The app uses your phone’s GPS to pinpoint your location to help with accuracy.
The TV Towers app just reaffirmed that I was pointing in the right direction, but I still had some dropouts.
I also researched a signal strength solution involving an HDHomerun external TV tuner.
The HDHomerun is a tuner box that takes your antenna input and uses your home’s network to allow you to watch TV through an app on your Apple TV or Roku or even smartphone.
I happen to have an HDHomerun tuner I wasn’t using, so I hooked it up to my antenna and downloaded an app called Signal GH ($2.99) to read the signal strength coming from the towers on my phone’s screen in real time.
Now I can be up on the ladder and see the signal strength of each channel on the phone as I make fine adjustments.
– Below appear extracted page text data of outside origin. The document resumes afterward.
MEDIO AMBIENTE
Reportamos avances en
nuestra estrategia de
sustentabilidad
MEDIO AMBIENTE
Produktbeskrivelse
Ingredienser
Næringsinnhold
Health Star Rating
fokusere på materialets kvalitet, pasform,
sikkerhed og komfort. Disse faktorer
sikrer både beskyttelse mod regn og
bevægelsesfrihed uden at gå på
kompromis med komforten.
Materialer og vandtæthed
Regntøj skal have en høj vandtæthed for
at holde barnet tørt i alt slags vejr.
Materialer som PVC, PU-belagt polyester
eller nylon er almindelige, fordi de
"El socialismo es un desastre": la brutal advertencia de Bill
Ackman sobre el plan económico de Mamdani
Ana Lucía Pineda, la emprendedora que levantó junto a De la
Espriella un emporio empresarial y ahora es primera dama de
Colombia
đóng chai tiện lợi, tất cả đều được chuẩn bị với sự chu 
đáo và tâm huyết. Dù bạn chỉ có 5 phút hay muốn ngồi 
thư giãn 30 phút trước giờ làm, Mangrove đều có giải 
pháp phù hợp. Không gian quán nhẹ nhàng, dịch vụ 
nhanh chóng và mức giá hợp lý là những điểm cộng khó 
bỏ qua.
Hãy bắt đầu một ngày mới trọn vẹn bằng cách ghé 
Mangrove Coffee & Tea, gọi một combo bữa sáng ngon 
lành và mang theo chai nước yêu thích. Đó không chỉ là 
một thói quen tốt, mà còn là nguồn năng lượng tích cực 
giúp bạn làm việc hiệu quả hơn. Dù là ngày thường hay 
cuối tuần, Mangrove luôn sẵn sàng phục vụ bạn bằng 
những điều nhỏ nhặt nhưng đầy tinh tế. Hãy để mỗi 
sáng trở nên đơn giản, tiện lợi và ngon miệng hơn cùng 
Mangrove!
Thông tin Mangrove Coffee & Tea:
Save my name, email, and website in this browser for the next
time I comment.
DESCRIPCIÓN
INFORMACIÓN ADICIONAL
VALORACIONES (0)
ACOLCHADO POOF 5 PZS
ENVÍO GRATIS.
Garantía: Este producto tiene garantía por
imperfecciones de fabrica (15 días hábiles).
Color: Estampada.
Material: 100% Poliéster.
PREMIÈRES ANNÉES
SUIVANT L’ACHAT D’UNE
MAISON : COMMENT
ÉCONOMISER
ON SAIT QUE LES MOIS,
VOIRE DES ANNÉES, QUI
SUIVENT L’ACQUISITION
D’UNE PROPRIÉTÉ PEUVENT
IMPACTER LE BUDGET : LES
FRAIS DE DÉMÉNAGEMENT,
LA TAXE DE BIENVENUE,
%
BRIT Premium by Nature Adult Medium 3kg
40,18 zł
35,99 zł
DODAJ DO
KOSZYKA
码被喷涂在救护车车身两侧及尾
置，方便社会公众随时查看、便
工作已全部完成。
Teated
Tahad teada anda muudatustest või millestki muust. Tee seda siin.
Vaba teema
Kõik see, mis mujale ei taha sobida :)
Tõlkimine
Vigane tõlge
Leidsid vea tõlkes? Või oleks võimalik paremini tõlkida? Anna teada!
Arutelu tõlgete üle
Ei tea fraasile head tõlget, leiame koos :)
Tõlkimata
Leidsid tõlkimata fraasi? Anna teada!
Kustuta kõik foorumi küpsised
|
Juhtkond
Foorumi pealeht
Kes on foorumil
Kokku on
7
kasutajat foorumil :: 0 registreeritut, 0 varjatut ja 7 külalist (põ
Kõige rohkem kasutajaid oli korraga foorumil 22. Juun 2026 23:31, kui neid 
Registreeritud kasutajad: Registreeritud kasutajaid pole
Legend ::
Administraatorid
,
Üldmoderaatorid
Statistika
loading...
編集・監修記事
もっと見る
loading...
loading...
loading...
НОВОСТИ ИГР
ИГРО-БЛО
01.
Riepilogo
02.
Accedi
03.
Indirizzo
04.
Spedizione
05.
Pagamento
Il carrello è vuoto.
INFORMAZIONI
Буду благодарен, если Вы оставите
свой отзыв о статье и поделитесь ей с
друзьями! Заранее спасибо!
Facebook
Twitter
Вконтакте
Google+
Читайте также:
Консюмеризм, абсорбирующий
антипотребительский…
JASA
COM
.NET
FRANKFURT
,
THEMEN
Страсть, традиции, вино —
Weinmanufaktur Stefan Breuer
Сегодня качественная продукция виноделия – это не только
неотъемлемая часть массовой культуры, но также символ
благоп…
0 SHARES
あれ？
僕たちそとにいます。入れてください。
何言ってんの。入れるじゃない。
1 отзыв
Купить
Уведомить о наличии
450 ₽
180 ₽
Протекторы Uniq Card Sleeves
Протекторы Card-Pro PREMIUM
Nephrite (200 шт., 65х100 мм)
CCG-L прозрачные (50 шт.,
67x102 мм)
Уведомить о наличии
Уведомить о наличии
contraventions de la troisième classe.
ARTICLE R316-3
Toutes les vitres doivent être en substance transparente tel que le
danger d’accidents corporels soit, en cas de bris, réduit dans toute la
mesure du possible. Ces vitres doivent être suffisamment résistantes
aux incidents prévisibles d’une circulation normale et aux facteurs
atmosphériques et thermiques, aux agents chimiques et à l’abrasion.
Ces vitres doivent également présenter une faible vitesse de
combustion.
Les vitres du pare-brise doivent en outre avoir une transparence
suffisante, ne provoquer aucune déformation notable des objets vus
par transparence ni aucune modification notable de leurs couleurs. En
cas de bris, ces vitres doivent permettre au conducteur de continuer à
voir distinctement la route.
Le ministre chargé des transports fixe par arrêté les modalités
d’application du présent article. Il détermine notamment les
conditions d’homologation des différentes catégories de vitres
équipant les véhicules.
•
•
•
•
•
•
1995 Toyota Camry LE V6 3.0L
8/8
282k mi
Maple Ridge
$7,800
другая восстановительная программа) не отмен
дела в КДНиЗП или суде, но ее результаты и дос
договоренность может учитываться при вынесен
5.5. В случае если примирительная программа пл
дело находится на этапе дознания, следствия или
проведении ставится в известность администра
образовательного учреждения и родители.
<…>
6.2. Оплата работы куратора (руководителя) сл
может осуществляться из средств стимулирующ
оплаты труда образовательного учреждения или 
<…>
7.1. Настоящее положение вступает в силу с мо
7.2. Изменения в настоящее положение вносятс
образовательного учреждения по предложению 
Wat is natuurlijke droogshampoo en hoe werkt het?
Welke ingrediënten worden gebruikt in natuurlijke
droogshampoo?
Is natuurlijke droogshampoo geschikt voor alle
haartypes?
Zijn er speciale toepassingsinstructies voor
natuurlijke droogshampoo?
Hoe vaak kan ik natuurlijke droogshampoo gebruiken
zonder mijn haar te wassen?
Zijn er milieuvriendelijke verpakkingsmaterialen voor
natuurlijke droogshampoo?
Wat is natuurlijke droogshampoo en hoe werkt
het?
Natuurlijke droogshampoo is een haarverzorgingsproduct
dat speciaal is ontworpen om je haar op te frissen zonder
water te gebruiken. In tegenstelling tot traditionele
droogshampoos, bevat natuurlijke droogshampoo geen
The app showed I had a peak signal strength of 92% from the NBC5 tower, but I could also see the signal drop every so often to the point that the picture broke up.
I was still having some breakup of the signal, but I reached out to Brian Hocker, vice president of programming at NBC5. He suggested I rescan for channels on my TiVo and see if that helped—and it did. I’ve had a clear signal on NBC5 for the past 12 hours.
He also mentioned the importance of a well-placed and aimed antenna, as well as watching out for obstructions like new buildings or trees between your antenna and the towers that could cause reception issues.
That’s the thing with a digital TV signal—it either looks perfect or it looks terrible.
If you’re having issues, try the TV Towers app and make sure you are aimed correctly, and if you still have problems, don’t be afraid to reach out to the TV station for some advice. They won’t come to your house to aim your antenna, but they will likely give you some ideas to try.